Floodplain restoration is the process of fully or partially restoring a river's floodplain to its original conditions before having been affected by the construction of levees (dikes) and the draining of wetlands and marshes.
The objectives of restoring floodplains include the reduction of the incidence of floods, the provision of habitats for aquatic species, the improvement of water quality and the increased recharge of groundwater.

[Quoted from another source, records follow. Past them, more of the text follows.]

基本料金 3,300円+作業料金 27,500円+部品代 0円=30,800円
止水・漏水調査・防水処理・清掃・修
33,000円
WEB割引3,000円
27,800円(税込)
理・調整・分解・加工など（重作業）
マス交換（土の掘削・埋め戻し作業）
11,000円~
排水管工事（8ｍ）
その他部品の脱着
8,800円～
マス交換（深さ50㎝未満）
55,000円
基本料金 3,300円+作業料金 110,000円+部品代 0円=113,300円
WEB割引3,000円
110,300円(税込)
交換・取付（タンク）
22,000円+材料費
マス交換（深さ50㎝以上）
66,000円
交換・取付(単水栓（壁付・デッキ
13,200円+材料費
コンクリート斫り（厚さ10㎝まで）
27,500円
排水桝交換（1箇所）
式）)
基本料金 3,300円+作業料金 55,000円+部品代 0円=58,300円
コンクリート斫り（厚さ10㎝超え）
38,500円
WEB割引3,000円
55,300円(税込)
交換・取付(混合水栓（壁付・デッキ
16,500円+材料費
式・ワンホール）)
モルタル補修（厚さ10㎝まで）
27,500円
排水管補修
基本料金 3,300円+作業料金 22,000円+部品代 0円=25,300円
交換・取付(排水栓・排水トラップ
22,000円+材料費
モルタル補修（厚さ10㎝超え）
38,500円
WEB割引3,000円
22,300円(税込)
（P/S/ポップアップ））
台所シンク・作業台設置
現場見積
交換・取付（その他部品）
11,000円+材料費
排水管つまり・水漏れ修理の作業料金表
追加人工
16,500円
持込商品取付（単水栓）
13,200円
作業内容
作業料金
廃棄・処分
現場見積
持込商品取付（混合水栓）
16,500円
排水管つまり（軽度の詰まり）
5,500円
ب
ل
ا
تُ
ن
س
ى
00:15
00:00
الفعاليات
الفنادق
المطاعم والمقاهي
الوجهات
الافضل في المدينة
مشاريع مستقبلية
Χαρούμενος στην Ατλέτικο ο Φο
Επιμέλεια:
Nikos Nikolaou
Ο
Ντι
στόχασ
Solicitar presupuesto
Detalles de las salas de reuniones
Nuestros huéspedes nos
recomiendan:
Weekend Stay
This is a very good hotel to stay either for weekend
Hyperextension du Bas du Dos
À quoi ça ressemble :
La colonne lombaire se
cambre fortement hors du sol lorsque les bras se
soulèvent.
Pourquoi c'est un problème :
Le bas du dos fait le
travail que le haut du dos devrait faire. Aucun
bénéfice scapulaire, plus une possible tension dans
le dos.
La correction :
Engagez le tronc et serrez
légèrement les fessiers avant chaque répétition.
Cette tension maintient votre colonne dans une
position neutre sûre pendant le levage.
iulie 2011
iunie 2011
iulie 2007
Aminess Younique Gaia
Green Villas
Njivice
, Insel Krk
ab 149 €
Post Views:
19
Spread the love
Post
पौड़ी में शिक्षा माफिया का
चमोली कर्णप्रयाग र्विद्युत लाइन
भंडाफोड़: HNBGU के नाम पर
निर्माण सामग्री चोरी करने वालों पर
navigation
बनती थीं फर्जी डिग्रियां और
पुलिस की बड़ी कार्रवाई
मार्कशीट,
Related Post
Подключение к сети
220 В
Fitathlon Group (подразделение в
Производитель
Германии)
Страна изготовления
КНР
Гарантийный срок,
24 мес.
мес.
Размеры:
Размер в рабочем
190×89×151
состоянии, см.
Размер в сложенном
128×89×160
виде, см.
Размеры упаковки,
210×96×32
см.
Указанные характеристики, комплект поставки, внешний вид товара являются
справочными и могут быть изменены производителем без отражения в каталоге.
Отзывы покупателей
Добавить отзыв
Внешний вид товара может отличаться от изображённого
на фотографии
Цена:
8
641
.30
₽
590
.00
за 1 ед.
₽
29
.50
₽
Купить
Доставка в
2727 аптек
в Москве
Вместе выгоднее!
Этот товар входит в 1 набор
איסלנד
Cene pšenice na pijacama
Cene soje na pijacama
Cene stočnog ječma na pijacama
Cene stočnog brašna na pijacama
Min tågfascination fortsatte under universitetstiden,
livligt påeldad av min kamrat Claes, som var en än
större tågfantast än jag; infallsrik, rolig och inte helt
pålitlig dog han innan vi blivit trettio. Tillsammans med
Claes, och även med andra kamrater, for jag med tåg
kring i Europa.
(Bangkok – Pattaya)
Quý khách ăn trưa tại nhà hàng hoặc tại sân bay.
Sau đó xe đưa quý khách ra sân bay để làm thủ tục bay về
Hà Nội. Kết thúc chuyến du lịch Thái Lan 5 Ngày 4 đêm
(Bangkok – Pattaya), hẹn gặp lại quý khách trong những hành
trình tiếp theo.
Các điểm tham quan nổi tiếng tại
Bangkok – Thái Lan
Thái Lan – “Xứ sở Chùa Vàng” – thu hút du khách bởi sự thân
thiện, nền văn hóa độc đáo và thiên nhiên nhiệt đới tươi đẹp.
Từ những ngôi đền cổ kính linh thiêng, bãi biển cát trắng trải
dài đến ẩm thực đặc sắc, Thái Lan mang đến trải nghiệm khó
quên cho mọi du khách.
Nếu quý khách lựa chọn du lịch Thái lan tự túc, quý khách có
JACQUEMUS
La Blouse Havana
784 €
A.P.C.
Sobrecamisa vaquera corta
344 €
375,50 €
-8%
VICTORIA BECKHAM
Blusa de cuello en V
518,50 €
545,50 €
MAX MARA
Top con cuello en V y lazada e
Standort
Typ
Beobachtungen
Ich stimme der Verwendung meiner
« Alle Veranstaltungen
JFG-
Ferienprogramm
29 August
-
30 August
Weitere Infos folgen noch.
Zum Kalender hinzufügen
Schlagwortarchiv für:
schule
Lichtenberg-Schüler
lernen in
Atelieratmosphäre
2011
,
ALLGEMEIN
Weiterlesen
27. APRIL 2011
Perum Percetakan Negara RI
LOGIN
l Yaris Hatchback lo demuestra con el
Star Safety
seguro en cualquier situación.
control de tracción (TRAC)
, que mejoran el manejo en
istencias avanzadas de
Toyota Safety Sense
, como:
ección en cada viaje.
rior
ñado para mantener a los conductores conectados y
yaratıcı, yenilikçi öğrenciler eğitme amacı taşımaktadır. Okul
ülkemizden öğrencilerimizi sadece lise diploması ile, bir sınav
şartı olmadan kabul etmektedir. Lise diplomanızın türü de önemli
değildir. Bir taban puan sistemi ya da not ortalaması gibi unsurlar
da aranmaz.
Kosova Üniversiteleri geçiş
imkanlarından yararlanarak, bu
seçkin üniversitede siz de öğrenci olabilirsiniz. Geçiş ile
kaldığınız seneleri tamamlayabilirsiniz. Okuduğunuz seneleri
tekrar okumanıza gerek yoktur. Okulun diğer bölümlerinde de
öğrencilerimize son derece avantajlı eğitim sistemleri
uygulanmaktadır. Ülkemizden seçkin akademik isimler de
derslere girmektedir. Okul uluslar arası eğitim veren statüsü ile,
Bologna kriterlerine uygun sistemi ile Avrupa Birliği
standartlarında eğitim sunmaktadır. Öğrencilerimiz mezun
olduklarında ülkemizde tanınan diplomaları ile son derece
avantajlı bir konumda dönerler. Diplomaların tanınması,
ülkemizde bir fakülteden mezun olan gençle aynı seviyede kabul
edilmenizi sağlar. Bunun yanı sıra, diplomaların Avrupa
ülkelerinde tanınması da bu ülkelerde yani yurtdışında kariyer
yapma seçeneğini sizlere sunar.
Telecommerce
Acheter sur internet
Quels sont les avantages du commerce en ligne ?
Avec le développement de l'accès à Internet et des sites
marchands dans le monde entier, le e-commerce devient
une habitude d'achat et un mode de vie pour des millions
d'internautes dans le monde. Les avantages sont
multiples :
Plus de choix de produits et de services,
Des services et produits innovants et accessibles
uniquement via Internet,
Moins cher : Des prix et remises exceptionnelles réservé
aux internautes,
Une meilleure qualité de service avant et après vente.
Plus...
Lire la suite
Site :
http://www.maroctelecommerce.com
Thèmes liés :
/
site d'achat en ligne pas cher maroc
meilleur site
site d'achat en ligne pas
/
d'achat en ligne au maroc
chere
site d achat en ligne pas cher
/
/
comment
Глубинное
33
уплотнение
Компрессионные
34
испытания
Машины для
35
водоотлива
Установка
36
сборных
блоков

In Europe, very few schemes for restoring functional floodplains have been put in practice so far, despite a surge of interest in the topic among policy and research circles. One of the drivers for floodplain restoration is the EU Water Framework Directive. Early floodplain restoration schemes were undertaken in the mid-1990s in the Rheinvorland-Süd on the Upper Rhine, the Bourret on the Garonne, and as part of the Long Eau project in England. Ongoing schemes in 2007 include Lenzen on the Elbe, La Basse on the Seine and the Parrett Catchment Project in England. On the Elbe River near Lenzen (Brandenburg), 420 hectares of floodplain were restored in order to prevent a recurrence of the Elbe floods of 2002. A total of 20 floodplain restoration projects on the Elbe River were envisaged after the 2002 floods, but only two have been implemented as of 2009 according to the environmental group de:BUND.
In the United States, examples of floodplain restoration can be found in the catchment area of the Chesapeake Bay in Maryland, in the Emiquon Preserve on the Illinois River, in Charlotte, North Carolina  and along the Baraboo River in Wisconsin.